En Russie, la question de l'immigration se pose également d'une manière devenue cruciale. En hausse avec la chute de l'URSS, et comme le dit le proverbe, Moscou n'est pas élastique et compte environ 2 millions de clandestins. Les clandestins sont des esclaves modernes, vivant dans des conditions insalubres pour un salaires de misère. Salaire, par ailleurs, qui est réparti entre ses employeurs. Ainsi, un balayeur à Moscou qui a officiellement 50 000 roubles par mois (environ 1100 euros) n'en touche en réalité qu'un quart. Toute une partie des fonctionnaires vivent de ce bisness. Difficile à remettre les choses en cause dans ce cas, même si les tentatives ne manquent pas.
 
Pourtant, si un referendum était organisé aujourd'hui demandant aux moscovites s'ils veulent une limitation de l'immigration, plus de 60% se prononcerait positivement, selon les dires d'un député communiste.
 
Alors, pourquoi ne pas organiser de referendum sur les questions sociales importantes, comme en Suisse? Parce qu'en Russie, le recours au referendum est presque tombé dans les oubliettes au niveau fédéral, et extrêmement rare au niveau locale.
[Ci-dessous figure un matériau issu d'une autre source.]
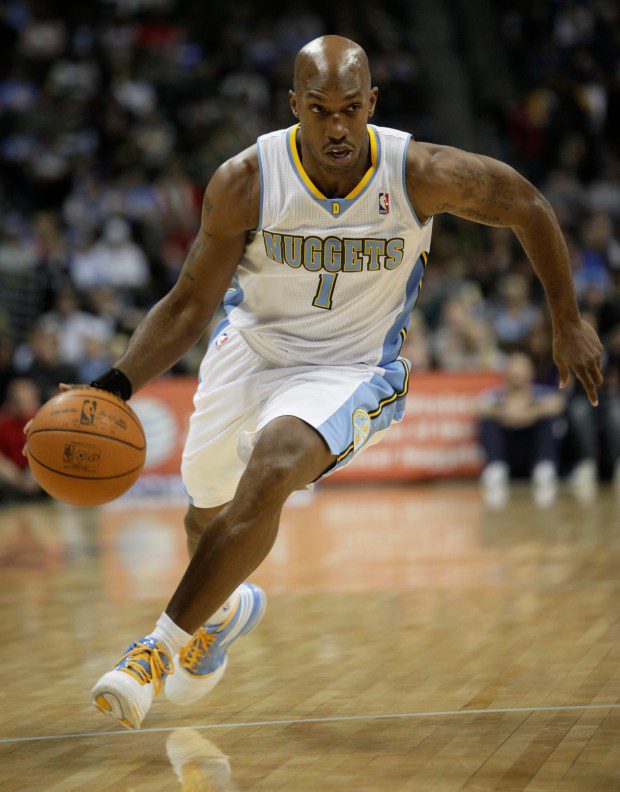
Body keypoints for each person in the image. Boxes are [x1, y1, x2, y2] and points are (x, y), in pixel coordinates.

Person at [26, 36, 603, 729]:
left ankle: (156, 649)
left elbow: (527, 204)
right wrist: (111, 386)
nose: (337, 127)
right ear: (293, 104)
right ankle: (222, 613)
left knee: (271, 469)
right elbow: (187, 305)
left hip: (352, 367)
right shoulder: (246, 179)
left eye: (351, 110)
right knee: (206, 515)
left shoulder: (417, 171)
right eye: (320, 109)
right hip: (251, 349)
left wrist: (566, 318)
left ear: (372, 105)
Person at [478, 353, 565, 508]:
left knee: (548, 419)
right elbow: (477, 407)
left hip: (533, 451)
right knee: (488, 421)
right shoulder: (495, 395)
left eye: (521, 372)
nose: (517, 376)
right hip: (507, 452)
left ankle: (544, 466)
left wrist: (529, 413)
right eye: (514, 373)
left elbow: (557, 404)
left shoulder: (542, 393)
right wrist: (503, 412)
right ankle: (495, 467)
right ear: (506, 375)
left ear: (530, 374)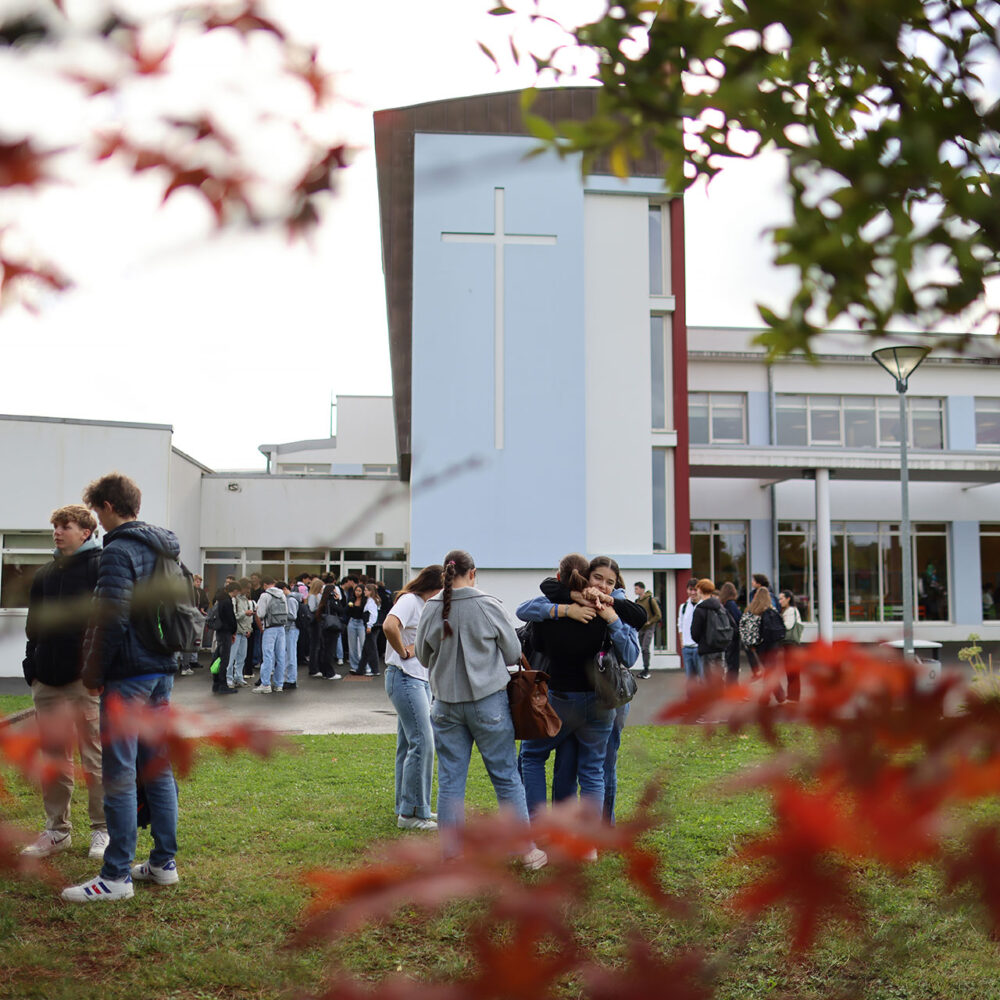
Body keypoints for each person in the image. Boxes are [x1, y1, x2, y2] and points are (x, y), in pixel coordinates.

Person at [62, 472, 180, 903]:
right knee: (157, 766)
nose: (96, 517)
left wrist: (93, 674)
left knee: (119, 773)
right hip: (161, 670)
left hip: (129, 674)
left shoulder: (119, 552)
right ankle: (164, 863)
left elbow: (110, 618)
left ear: (108, 507)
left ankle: (115, 877)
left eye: (96, 510)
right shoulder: (163, 549)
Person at [415, 549, 545, 869]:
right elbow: (514, 651)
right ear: (472, 573)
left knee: (450, 782)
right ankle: (525, 850)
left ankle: (451, 856)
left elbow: (421, 655)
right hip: (489, 702)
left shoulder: (431, 608)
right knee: (505, 777)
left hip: (445, 703)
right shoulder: (488, 604)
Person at [517, 555, 641, 831]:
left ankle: (596, 829)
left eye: (610, 582)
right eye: (597, 578)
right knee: (580, 765)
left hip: (604, 697)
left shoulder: (616, 607)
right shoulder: (565, 601)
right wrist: (568, 606)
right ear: (586, 578)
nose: (603, 586)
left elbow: (631, 652)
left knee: (596, 765)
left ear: (617, 583)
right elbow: (529, 606)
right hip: (587, 701)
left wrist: (611, 616)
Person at [21, 504, 108, 862]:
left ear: (86, 531)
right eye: (54, 526)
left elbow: (108, 624)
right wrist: (33, 667)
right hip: (47, 681)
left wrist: (97, 672)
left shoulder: (100, 568)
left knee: (95, 758)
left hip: (85, 683)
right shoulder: (44, 574)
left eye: (65, 526)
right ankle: (57, 831)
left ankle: (102, 830)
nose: (57, 532)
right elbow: (33, 628)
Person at [383, 564, 444, 831]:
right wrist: (404, 652)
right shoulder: (410, 600)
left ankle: (407, 807)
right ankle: (412, 814)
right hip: (405, 678)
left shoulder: (426, 606)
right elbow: (389, 626)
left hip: (417, 680)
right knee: (423, 743)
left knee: (409, 744)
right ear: (436, 586)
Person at [689, 577, 728, 685]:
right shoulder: (720, 607)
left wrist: (701, 641)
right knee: (720, 679)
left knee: (708, 680)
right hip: (720, 647)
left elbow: (695, 633)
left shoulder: (700, 609)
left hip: (706, 649)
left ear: (700, 590)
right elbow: (732, 625)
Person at [253, 576, 288, 693]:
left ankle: (266, 684)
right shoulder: (282, 594)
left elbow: (260, 613)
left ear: (264, 585)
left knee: (267, 656)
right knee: (281, 656)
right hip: (281, 628)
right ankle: (279, 684)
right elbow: (286, 612)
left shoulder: (264, 596)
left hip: (269, 628)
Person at [212, 581, 240, 694]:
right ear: (234, 590)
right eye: (237, 592)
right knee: (224, 659)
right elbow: (230, 618)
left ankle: (216, 683)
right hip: (226, 632)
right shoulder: (227, 601)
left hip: (219, 631)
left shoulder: (219, 600)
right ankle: (223, 685)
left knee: (218, 657)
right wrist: (234, 631)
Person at [778, 589, 803, 702]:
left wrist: (779, 621)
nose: (780, 601)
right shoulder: (788, 610)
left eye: (782, 598)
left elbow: (788, 626)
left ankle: (794, 696)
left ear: (788, 599)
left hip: (791, 644)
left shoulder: (791, 610)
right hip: (789, 644)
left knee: (792, 671)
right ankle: (792, 695)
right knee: (790, 671)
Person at [633, 581, 661, 679]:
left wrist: (649, 622)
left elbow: (658, 615)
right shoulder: (637, 601)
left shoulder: (650, 600)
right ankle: (644, 669)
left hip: (649, 627)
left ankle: (646, 670)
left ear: (642, 589)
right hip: (641, 628)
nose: (635, 590)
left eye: (636, 588)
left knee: (645, 648)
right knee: (642, 648)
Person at [719, 581, 745, 685]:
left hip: (726, 637)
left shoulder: (723, 605)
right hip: (734, 638)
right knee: (733, 666)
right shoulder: (732, 605)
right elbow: (739, 620)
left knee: (728, 664)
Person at [228, 577, 253, 685]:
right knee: (231, 656)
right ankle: (228, 678)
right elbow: (234, 616)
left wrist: (249, 629)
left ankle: (238, 676)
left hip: (244, 632)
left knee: (242, 657)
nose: (248, 591)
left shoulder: (245, 600)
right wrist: (245, 613)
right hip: (236, 632)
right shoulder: (235, 600)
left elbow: (248, 618)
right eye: (247, 588)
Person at [677, 578, 701, 683]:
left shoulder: (703, 605)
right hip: (687, 649)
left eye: (695, 590)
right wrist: (682, 644)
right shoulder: (683, 607)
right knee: (690, 681)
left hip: (700, 649)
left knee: (703, 679)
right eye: (690, 589)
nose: (693, 592)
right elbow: (680, 626)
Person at [356, 582, 381, 677]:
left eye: (366, 590)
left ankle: (375, 669)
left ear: (370, 592)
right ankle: (360, 668)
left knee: (371, 648)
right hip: (374, 627)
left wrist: (369, 625)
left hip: (371, 627)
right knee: (367, 648)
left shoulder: (371, 601)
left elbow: (373, 614)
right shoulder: (375, 600)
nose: (364, 592)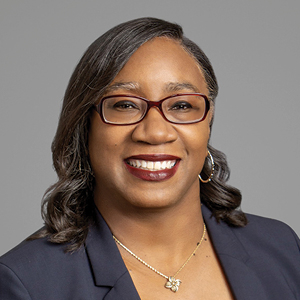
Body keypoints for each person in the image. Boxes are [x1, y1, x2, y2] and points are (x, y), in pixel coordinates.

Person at [0, 17, 299, 300]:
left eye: (182, 104)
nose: (155, 132)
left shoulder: (282, 249)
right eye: (125, 105)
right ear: (84, 127)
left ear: (207, 124)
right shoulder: (27, 282)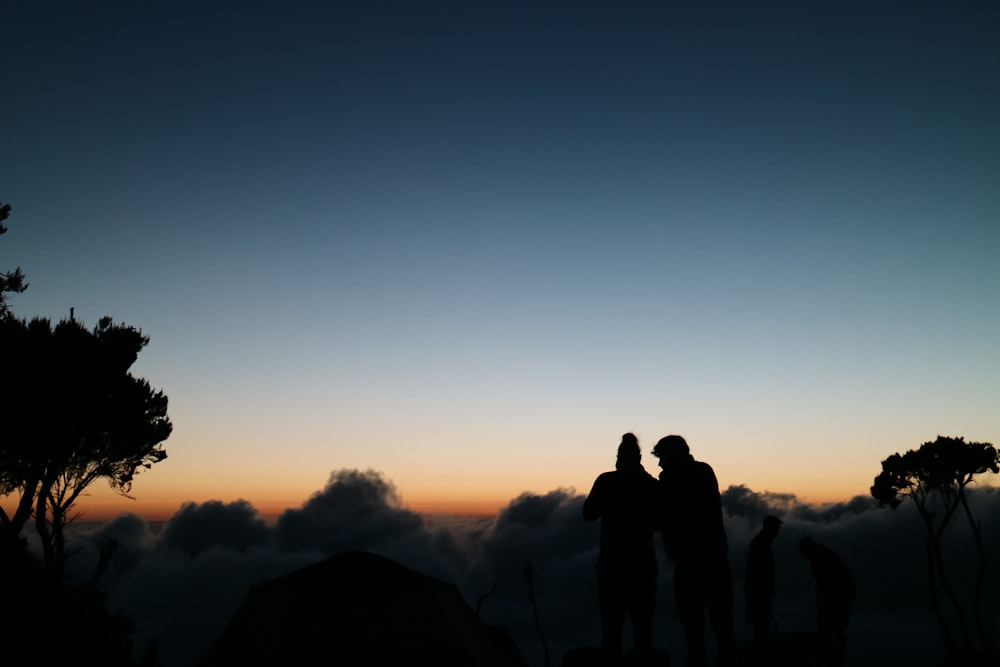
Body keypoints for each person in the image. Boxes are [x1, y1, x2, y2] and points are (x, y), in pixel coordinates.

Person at [653, 435, 736, 667]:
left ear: (672, 456)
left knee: (693, 625)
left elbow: (661, 518)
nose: (659, 464)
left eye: (661, 458)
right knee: (721, 621)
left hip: (691, 561)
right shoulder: (703, 472)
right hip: (714, 556)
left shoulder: (672, 479)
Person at [583, 433, 662, 665]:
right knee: (643, 625)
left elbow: (588, 514)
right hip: (643, 564)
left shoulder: (606, 481)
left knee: (611, 626)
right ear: (638, 458)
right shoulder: (651, 485)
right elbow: (660, 523)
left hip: (611, 564)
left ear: (620, 457)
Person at [799, 537, 855, 667]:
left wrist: (822, 599)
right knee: (832, 629)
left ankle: (834, 660)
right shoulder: (820, 554)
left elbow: (825, 581)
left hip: (840, 596)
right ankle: (832, 658)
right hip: (840, 594)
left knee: (833, 628)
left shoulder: (819, 557)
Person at [745, 515, 782, 664]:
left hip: (759, 592)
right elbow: (759, 572)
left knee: (761, 624)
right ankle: (760, 656)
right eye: (776, 528)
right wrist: (765, 591)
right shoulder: (761, 544)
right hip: (759, 593)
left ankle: (759, 653)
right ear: (770, 528)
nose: (778, 531)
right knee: (761, 624)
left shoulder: (761, 543)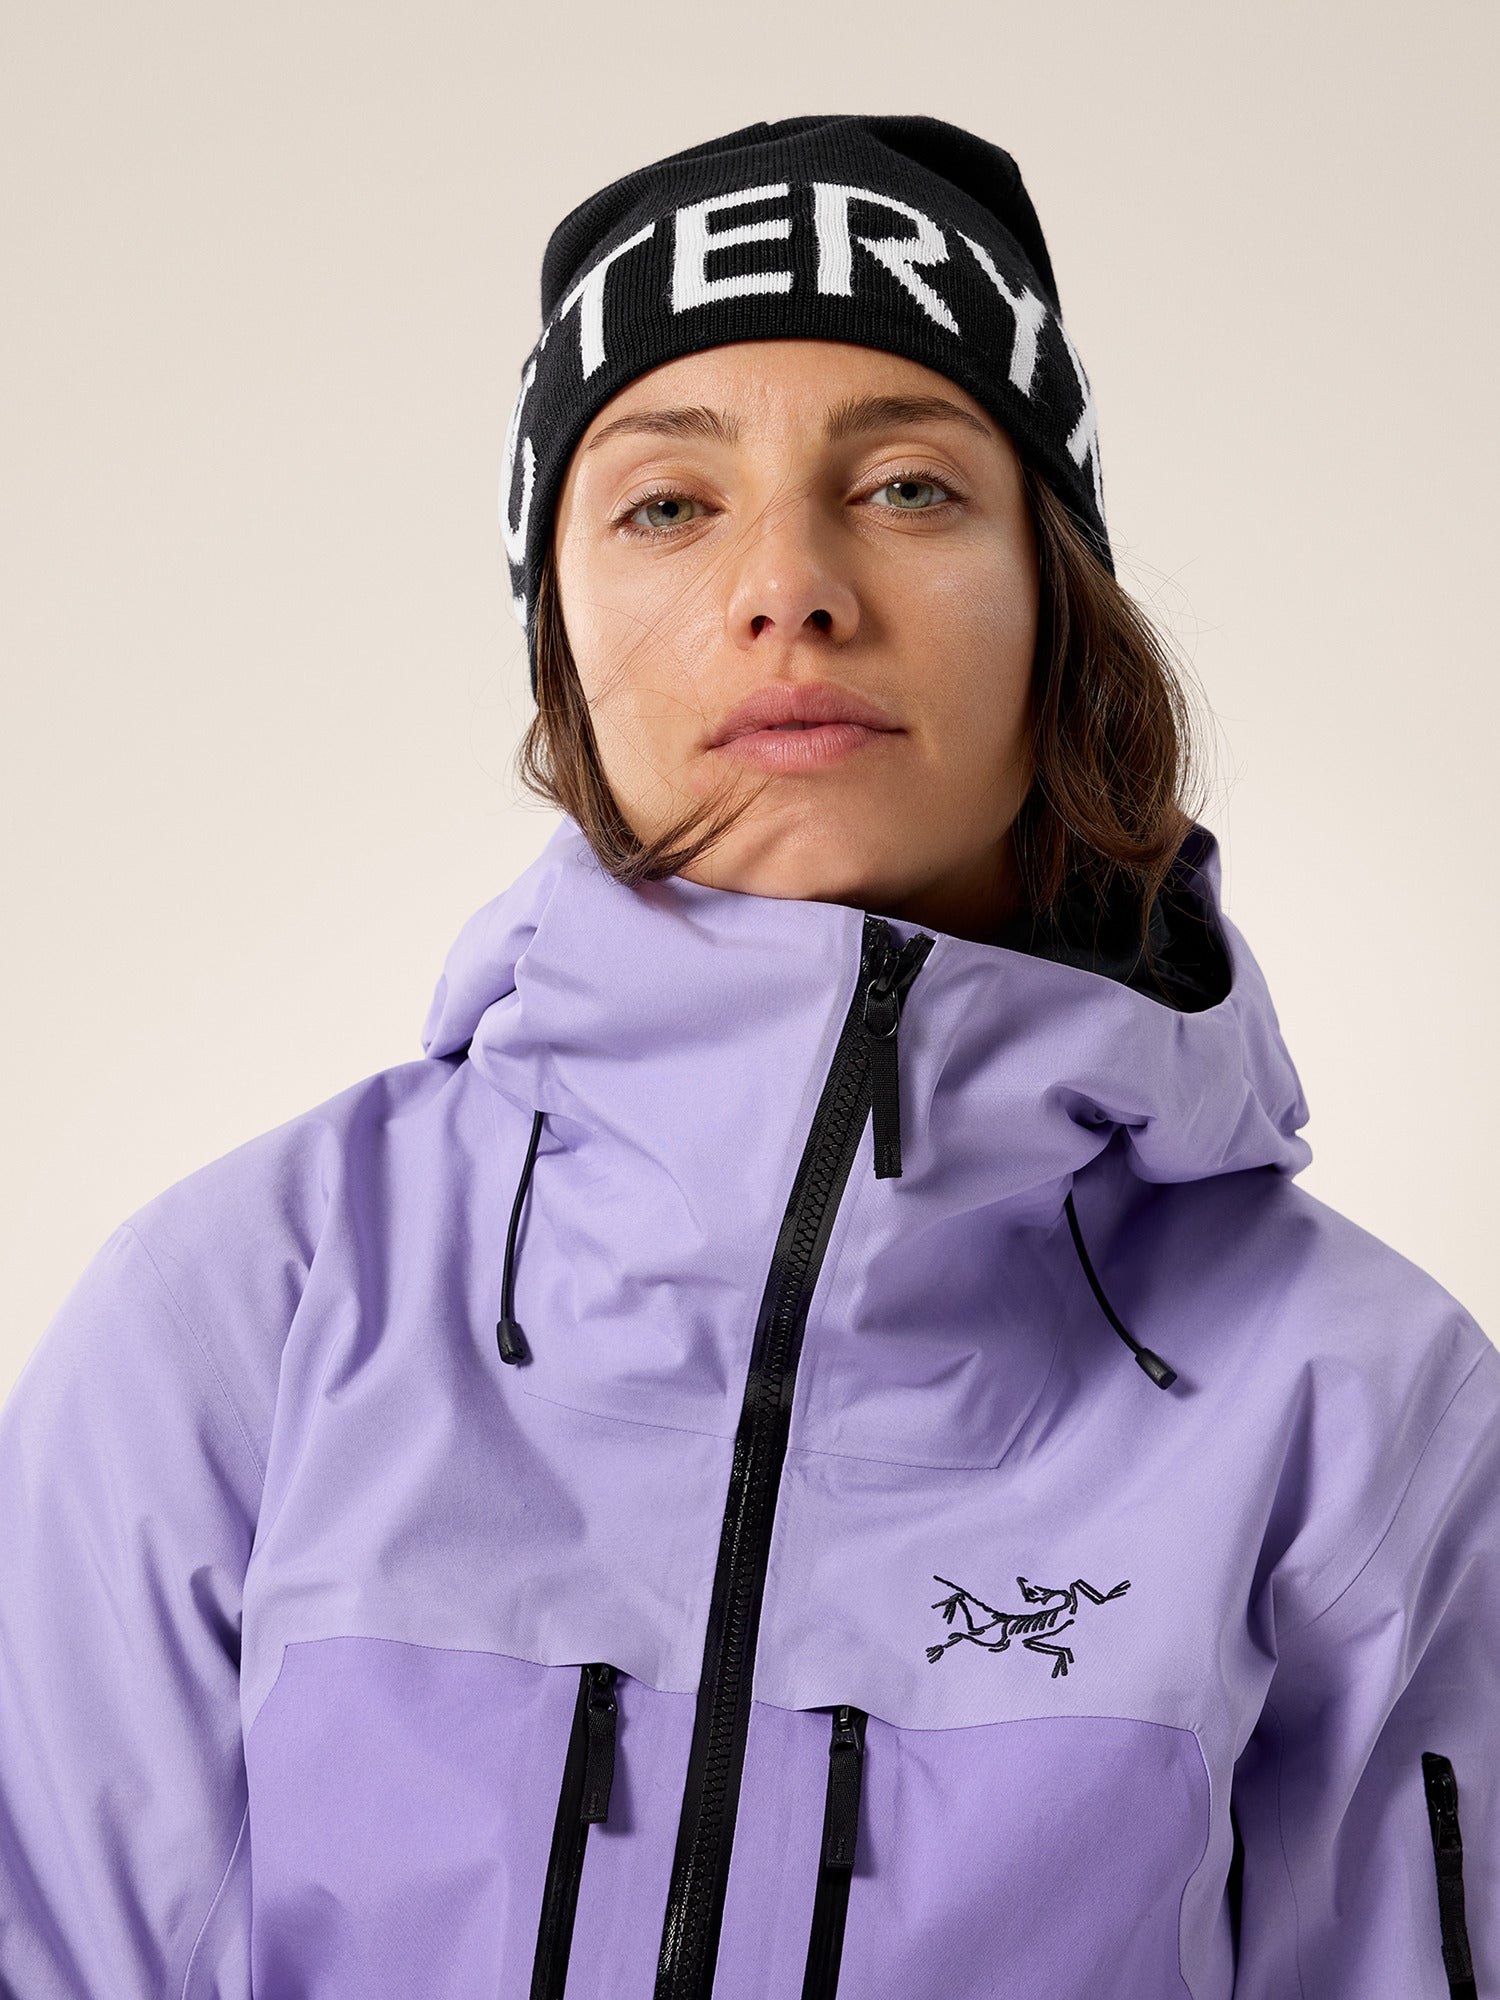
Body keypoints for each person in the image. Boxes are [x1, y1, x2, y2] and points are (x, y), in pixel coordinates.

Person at [0, 113, 1493, 2000]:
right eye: (666, 504)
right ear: (561, 635)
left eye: (910, 486)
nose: (790, 584)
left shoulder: (1358, 1409)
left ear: (1060, 608)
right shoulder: (248, 1319)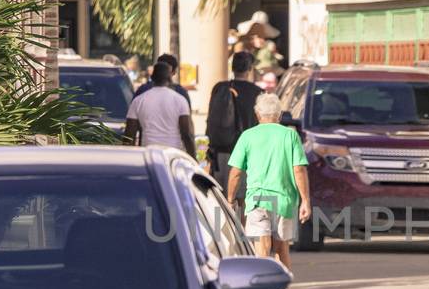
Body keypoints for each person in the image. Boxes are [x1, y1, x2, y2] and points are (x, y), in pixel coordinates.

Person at [226, 93, 310, 267]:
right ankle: (283, 288)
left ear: (257, 114)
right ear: (279, 115)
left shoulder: (247, 136)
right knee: (282, 249)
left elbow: (235, 172)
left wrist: (230, 199)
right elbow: (299, 169)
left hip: (258, 200)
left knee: (262, 250)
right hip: (284, 201)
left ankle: (264, 288)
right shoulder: (290, 135)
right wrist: (305, 201)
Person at [206, 51, 262, 184]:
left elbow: (211, 118)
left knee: (222, 199)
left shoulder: (219, 88)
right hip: (246, 154)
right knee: (243, 199)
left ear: (232, 68)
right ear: (249, 69)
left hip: (221, 151)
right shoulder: (257, 92)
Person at [125, 60, 196, 155]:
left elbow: (130, 135)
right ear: (170, 79)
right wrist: (193, 158)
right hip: (173, 154)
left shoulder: (139, 100)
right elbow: (186, 133)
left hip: (148, 153)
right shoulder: (180, 100)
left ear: (152, 78)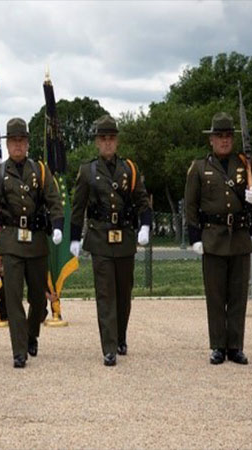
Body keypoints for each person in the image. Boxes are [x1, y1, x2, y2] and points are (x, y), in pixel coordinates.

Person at [184, 112, 252, 365]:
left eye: (227, 136)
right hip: (212, 237)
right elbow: (190, 206)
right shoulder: (199, 167)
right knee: (215, 295)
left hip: (240, 237)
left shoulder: (246, 164)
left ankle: (236, 346)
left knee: (237, 295)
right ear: (211, 139)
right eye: (219, 136)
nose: (224, 140)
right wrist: (194, 238)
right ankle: (217, 346)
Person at [0, 117, 63, 368]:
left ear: (27, 143)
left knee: (38, 298)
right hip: (11, 243)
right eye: (13, 141)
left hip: (36, 241)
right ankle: (19, 351)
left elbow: (54, 201)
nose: (17, 145)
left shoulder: (40, 170)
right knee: (13, 297)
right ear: (7, 144)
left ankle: (31, 334)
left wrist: (57, 226)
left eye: (21, 141)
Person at [69, 115, 152, 366]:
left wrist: (145, 225)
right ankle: (108, 347)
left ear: (116, 141)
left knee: (123, 293)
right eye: (103, 138)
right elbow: (78, 207)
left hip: (125, 237)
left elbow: (141, 200)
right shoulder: (87, 170)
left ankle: (120, 336)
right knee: (105, 294)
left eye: (111, 138)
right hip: (100, 237)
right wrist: (74, 237)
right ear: (97, 142)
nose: (107, 143)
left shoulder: (130, 169)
Donc l'exemple suisse fait réfléchir ...
 
 

lundi 10 février 2014

La cérémonie d'ouverture des JO de Sotchi : symbolique et esthétique

Voir la vidéo ici: http://www.vesti.ru/videos?vid=575156

La cérémonie d'ouverture des JO de Sotchi fut une réussite sur tous les plans, et esthétiques et symboliques.
 
Profondément axée sur la culture classique russe et l'histoire, la cérémonie d'ouverture des JO a retracé tout en finesse et en touches l'évolution du pays, allant de la Russie kiévienne, effleurant avec un doigté incroyable la révolution d'octobre, montrant et la force et la violence de la période soviétique d'avant guerre, passant avec émotion sans appuyer la Seconde Guerre Mondiale pour montrer toute la complexité de la période soviétique d'après guerre. Sans culte de personnalités et sans complexes, c'est une Russie qui s'assume, qui assume la complexité et la richesse de son passé pour construire l'avenir. C'est cette nouvelle Russie que peu encore connaissent qui a été dévoilée.
 
Le choix esthétique, faisant ressurgir les caractéristiques culturelles de chaque époque, sans tomber dans la parodie, a permis de renforcer l'émotion tout au long de cette grande interrogation sur le destin d'un peuple.
 
Mais au-delà de la beauté visuelle, c'est aussi un message qui a été passé. Loin de la théorie politique très à la mode conduisant les nations à renier leur passé, à le noircir, à en faire table rase pour repartir sur des bases "saines" et "démocratiques", théorie parfaitement exportée dans l'espace post-soviétique, la Russie réaffirme avec force son attachement à ses traditions. Ses pilliers restent la famille, l'armée et la culture classique. ce qui fait la Russie éternelle. Ce qui, paradoxalement la rend aujourd'hui nouvelle. Elle n'a peur ni de son hymne, ni de son drapeau, qu'elle met fièrement en avant, comme la mise en scène l'a montré. Sans lourdeur, mais avec une force sereine.
 
Toutefois, ce choix la place également à contre courant des choix politiques fait en Europe, l'armée n'est plus aussi importante car l'Europe est placée sous protection de l'OTAN, la famille n'est plus un pillier face à l'Individu déifié.
 
Il devient évident, si le doute était encore permis, que la Russie veut se poser en choix de société alternatif à celui fait par l'Europe et les Etats Unis. Et elle le fait intelligemment.